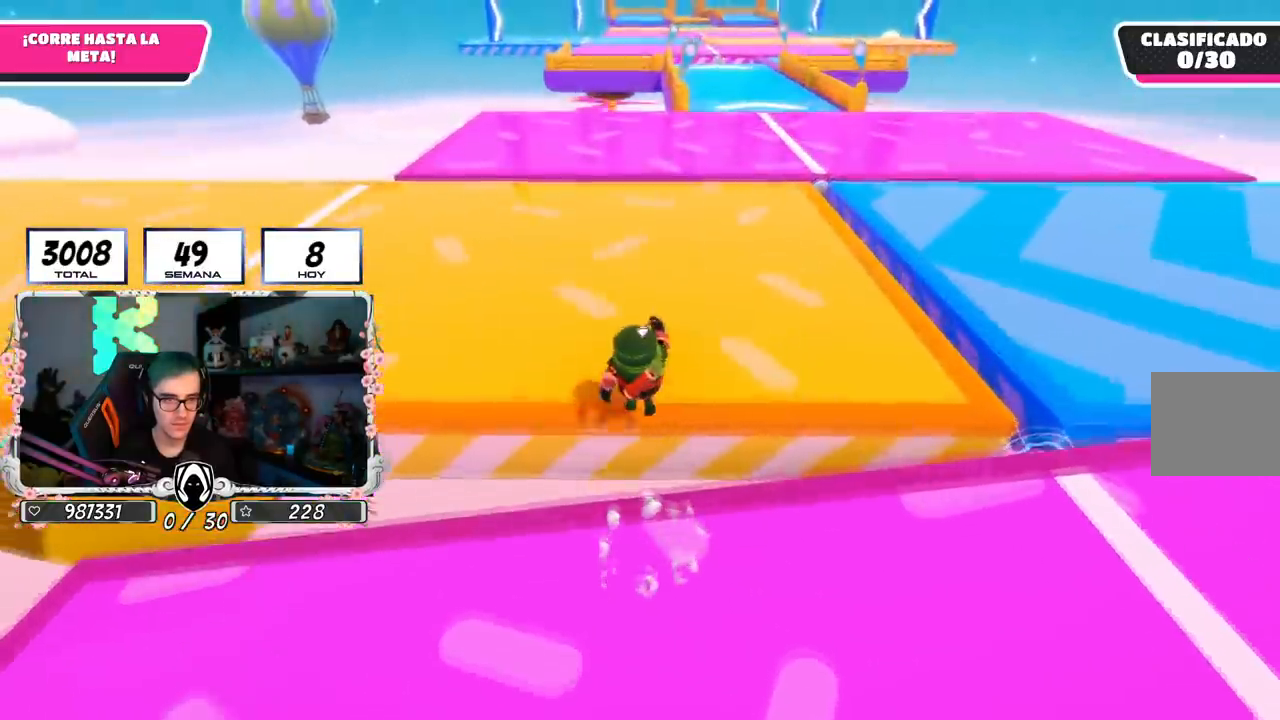
{"dt_ms": 500, "buttons": [], "left_stick": "up-left", "right_stick": "center", "events": []}
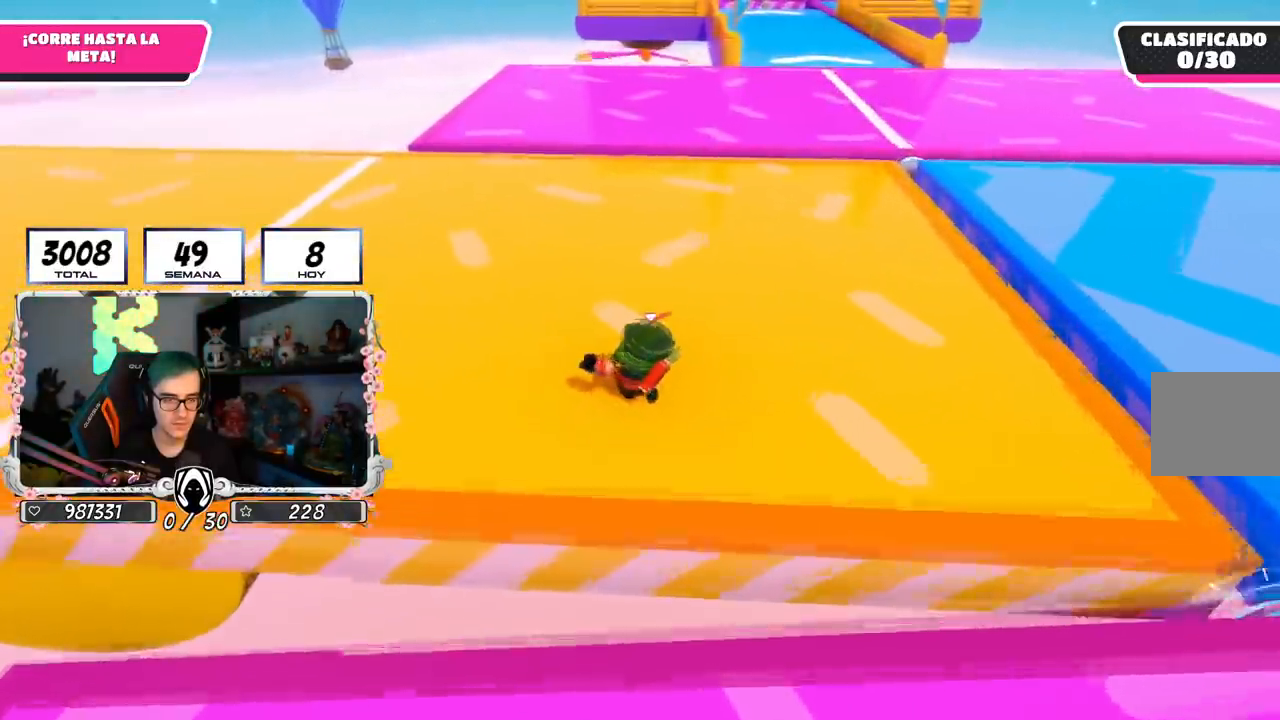
{"dt_ms": 501, "buttons": [], "left_stick": "up-left", "right_stick": "center", "events": []}
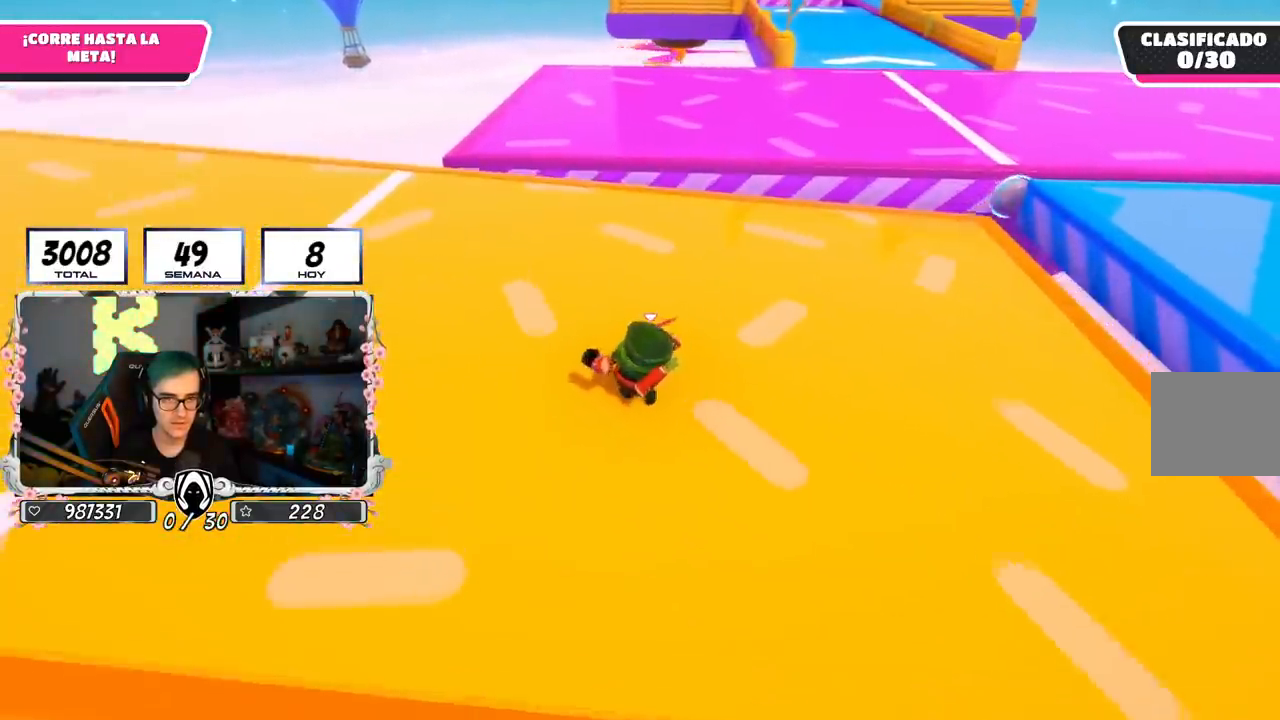
{"dt_ms": 500, "buttons": [], "left_stick": "up-left", "right_stick": "center", "events": []}
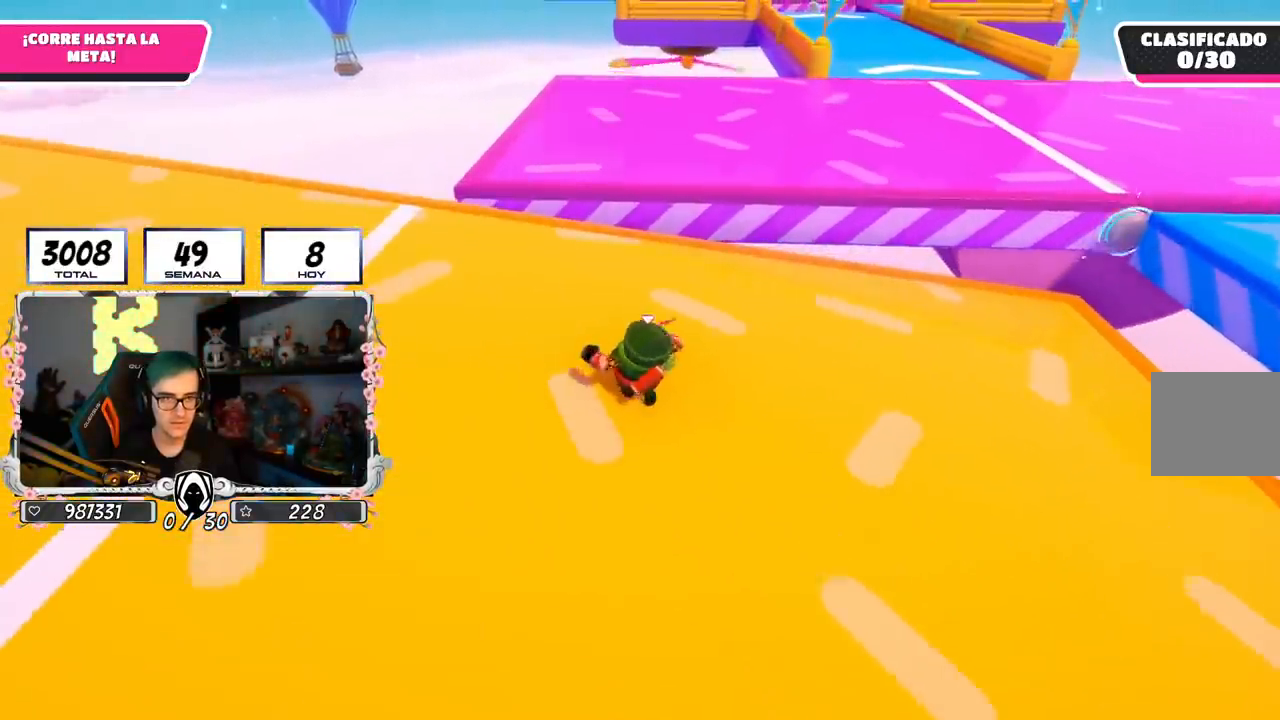
{"dt_ms": 501, "buttons": [], "left_stick": "up", "right_stick": "center", "events": [[267, "left_stick", "up"]]}
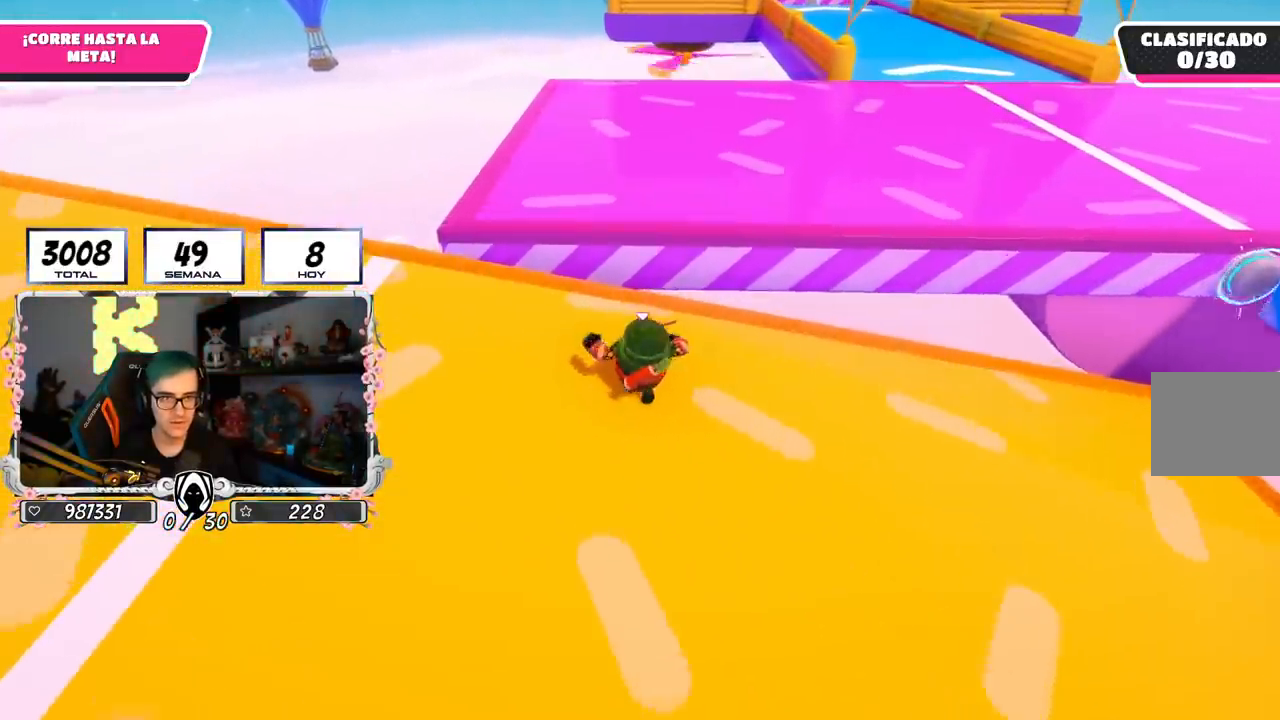
{"dt_ms": 500, "buttons": [], "left_stick": "up", "right_stick": "center", "events": [[283, "CROSS", "down"], [417, "CROSS", "up"]]}
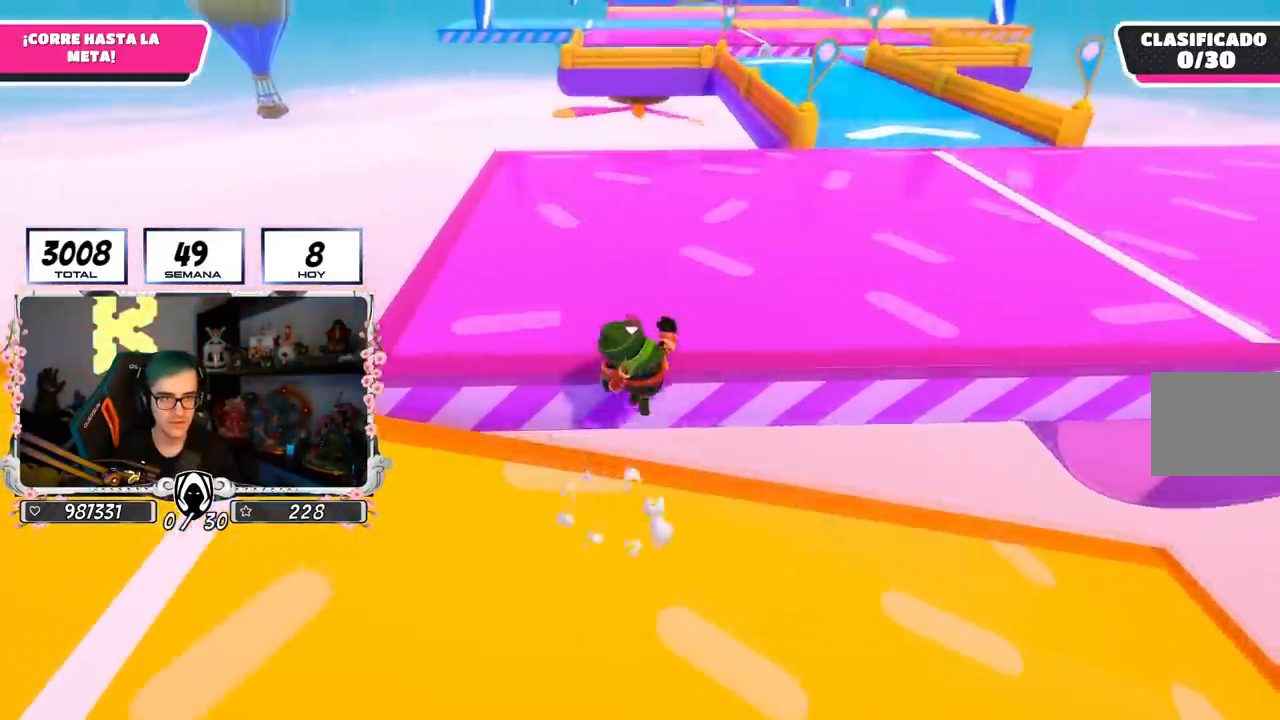
{"dt_ms": 501, "buttons": [], "left_stick": "up", "right_stick": "right", "events": [[83, "right_stick", "right"]]}
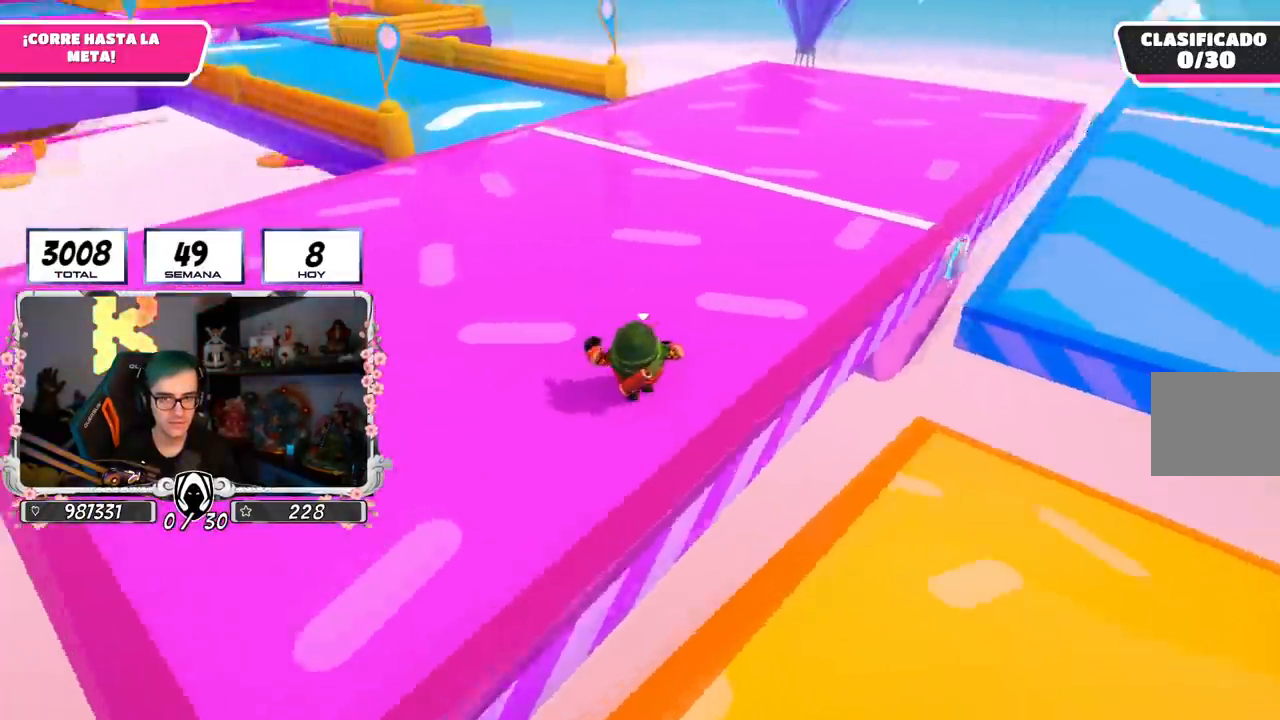
{"dt_ms": 500, "buttons": [], "left_stick": "up-left", "right_stick": "up", "events": [[83, "left_stick", "up-left"], [133, "right_stick", "center"], [467, "right_stick", "up"]]}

━━━

Your task ::
Reproduce each line above exactly, but not a single picture.

Your solution ::
{"dt_ms": 500, "buttons": [], "left_stick": "up-left", "right_stick": "center", "events": []}
{"dt_ms": 501, "buttons": [], "left_stick": "up-left", "right_stick": "center", "events": []}
{"dt_ms": 500, "buttons": [], "left_stick": "up-left", "right_stick": "center", "events": []}
{"dt_ms": 501, "buttons": [], "left_stick": "up", "right_stick": "center", "events": [[267, "left_stick", "up"]]}
{"dt_ms": 500, "buttons": [], "left_stick": "up", "right_stick": "center", "events": [[283, "CROSS", "down"], [417, "CROSS", "up"]]}
{"dt_ms": 501, "buttons": [], "left_stick": "up", "right_stick": "right", "events": [[83, "right_stick", "right"]]}
{"dt_ms": 500, "buttons": [], "left_stick": "up-left", "right_stick": "up", "events": [[83, "left_stick", "up-left"], [133, "right_stick", "center"], [467, "right_stick", "up"]]}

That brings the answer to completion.